==== Source text
The microvascular complications that cause such severe health problems for people with diabetes have their start in this prediabetic stage, Dr. Garber said. These complications also trigger excess cardiovascular risk, he noted, which is a major health issue for diabetics.
People with prediabetes have fasting glucose levels of 100 to 125 mg/dL, or impaired glucose tolerance levels of 140 to 199 mg/dL. Some have both. Diabetes is diagnosed at a fasting level of 126 mg/dL and an impaired tolerance rate of 200 mg/dL.
Since normal glucose rates are defined as fasting levels less than 100 mg/dL and impaired glucose tolerance rates less than 140 mg/dL, a sizeable chasm exists between normal and diabetic. It is this space the groups are targeting.
"We don't mean to create a brand-new illness, but we mean to draw attention to this gap between what is clearly normal and what is disease," said AACE Vice President Daniel Einhorn, MD, clinical professor of medicine at the University of California, San Diego and medical director of the Scripps Whittier Institute for Diabetes in La Jolla, Calif.
Lifestyle changes and beyond
Diabetes is not the only disease for which lower numbers are best. Hypertension kicked off that trend a few years ago with a new category of prehypertension. Ideal LDL scores also have been on a downward trajectory.
So when it comes to advice, the new statement falls in line with the recommendations for those other harbingers of disease -- make lifestyle changes. Even modest losses of 7% to 10% of body weight can result in decreased fat mass, blood pressure, glucose, low-density lipoprotein and triglyceride levels.
A program of moderately intense physical activity for 30 to 60 minutes each day at least five days a week is also recommended, as is a low-fat diet with adequate dietary fiber.
But the statement goes beyond these steps. "We all agree that lifestyle is the first way to go, but we have to recognize that in those at the highest risk, lifestyle might not be enough," said Yehuda Handelsman, MD, medical director of the Metabolic Institute of America, in Tarzana, Calif., a diabetes research and education facility. He also served on the panel that drafted the statement.
========
==== Listed records
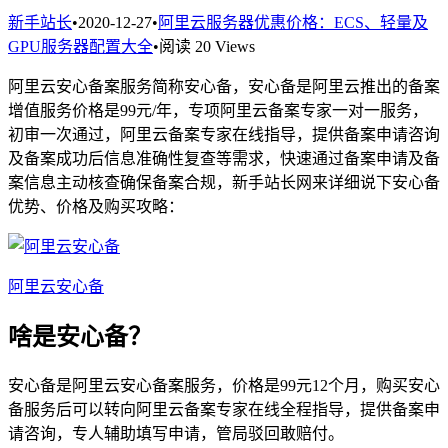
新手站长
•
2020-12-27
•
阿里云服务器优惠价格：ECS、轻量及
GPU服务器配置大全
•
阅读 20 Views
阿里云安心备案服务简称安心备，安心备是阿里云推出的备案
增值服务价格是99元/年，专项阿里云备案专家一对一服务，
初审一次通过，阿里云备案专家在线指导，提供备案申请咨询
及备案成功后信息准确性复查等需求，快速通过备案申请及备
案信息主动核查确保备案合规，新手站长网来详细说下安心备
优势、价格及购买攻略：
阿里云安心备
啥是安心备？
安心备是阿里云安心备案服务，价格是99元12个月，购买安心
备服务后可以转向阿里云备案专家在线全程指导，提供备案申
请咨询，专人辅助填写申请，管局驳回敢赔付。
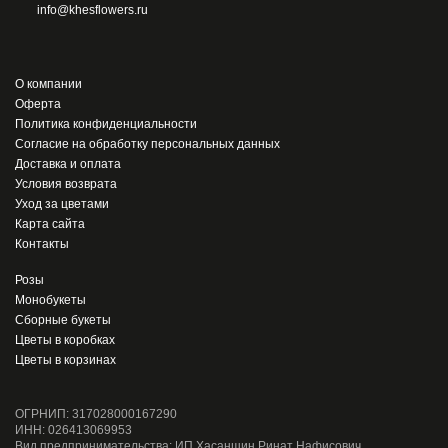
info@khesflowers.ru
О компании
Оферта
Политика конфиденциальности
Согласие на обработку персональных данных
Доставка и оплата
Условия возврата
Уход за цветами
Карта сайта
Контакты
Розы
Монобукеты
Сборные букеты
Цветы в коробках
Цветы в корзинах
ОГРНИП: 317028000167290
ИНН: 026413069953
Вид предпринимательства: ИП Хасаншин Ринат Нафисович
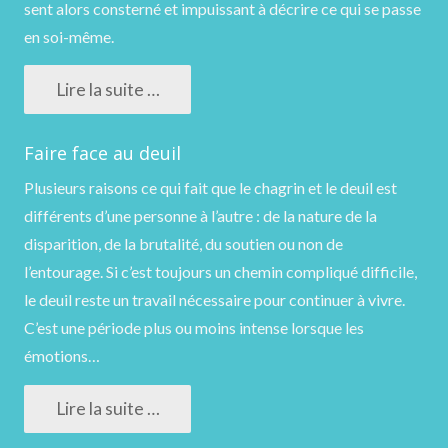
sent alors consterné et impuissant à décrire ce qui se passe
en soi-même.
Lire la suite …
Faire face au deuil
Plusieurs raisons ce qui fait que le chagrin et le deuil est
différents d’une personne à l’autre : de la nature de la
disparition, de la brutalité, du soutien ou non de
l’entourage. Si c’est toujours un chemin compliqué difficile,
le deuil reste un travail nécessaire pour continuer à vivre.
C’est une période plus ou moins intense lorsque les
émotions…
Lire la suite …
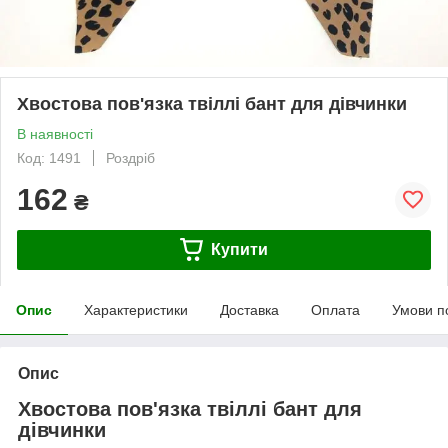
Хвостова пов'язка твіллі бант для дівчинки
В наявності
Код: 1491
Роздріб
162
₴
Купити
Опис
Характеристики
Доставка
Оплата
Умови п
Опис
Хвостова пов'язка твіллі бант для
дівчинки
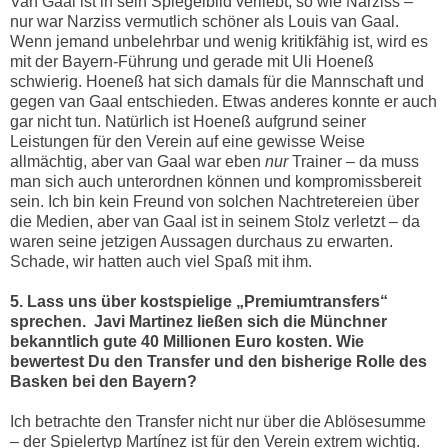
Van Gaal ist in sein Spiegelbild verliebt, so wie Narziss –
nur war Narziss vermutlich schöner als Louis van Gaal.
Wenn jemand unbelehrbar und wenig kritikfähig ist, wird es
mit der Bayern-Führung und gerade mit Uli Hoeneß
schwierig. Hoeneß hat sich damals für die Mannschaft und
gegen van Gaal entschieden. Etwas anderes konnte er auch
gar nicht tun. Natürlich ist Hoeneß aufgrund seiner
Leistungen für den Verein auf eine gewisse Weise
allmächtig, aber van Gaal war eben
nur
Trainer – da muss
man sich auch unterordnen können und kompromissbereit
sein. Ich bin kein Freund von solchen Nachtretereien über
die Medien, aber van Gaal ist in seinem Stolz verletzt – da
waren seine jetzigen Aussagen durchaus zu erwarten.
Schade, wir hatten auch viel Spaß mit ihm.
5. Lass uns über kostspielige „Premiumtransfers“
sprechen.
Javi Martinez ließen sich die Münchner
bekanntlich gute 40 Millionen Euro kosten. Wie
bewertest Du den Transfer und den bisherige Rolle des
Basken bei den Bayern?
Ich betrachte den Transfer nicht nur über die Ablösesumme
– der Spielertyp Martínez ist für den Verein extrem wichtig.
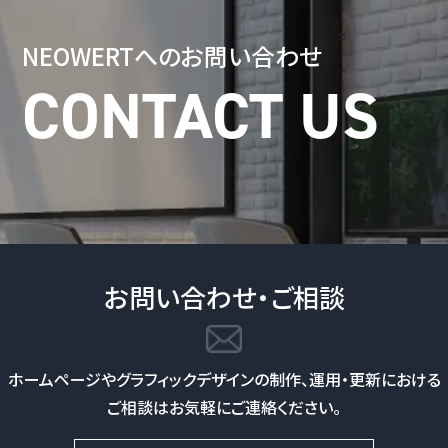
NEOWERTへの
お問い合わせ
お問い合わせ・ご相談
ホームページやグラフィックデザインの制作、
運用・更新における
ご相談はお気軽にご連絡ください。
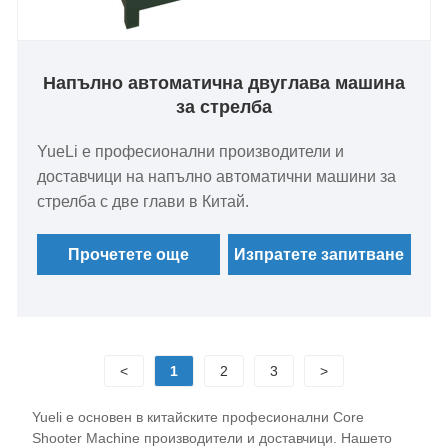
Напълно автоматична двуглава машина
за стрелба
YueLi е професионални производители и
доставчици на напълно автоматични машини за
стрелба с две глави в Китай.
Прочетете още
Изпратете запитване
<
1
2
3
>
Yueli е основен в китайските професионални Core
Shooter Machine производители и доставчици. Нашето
========
▶ _Required tasks_:
(A) Using the text on prediabetes, say whether each statement agrees with it, answering yes or no and quoting the words that decide it: (i) Diabetes is diagnosed at a fasting glucose level of 126 mg/dL. (ii) The recommended physical activity is at least three days a week. (iii) Hypertension got a new category called prehypertension.
(B) Write the next few sentences of the text on prediabetes, starting after its last sentence.
None of this depends on the rows.

▶ _Answers in order_:
(A)
(i) Yes: "Diabetes is diagnosed at a fasting level of 126 mg/dL"
(ii) No: "for 30 to 60 minutes each day at least five days a week"
(iii) Yes: "Hypertension kicked off that trend a few years ago with a new category of prehypertension."

(B)
While acknowledging that no medications have been approved by the Food and Drug Administration for the treatment of prediabetes, the panel recommends that metformin and acarbose be considered for patients at particularly high risk, such as those with worsening glycemia or cardiovascular disease.
Their statement also recommends that physicians check fasting plasma glucose, hemoglobin A1c levels and lipids every six months.
ACE inhibitors and angiotensin receptor blockers should be considered first-line treatments. Thiazides and beta-blockers, which have adverse effects on glycemia, should be used with caution, according to the statement.
Aspirin also is recommended for those with no excess risk of gastrointestinal complications or hemorrhagic conditions.
Although bariatric surgery is effective at reducing the risk for diabetes in patients who are morbidly obese, the panel did not recommend surgery for those with prediabetes.
The move to treat patients at risk for diabetes earlier has the potential to lower substantially the costs associated with the disease, the panel said. The explosion of obesity and diabetes in the nation is reflected in an enormous burden on the health care system, with an annual estimated cost of $174 billion, Dr. Garber said.
With costs high and expected to grow in coming years, something had to be done, Dr. Garber said. "In light of that, we decided to try to formulate a systematic attempt to deal with it."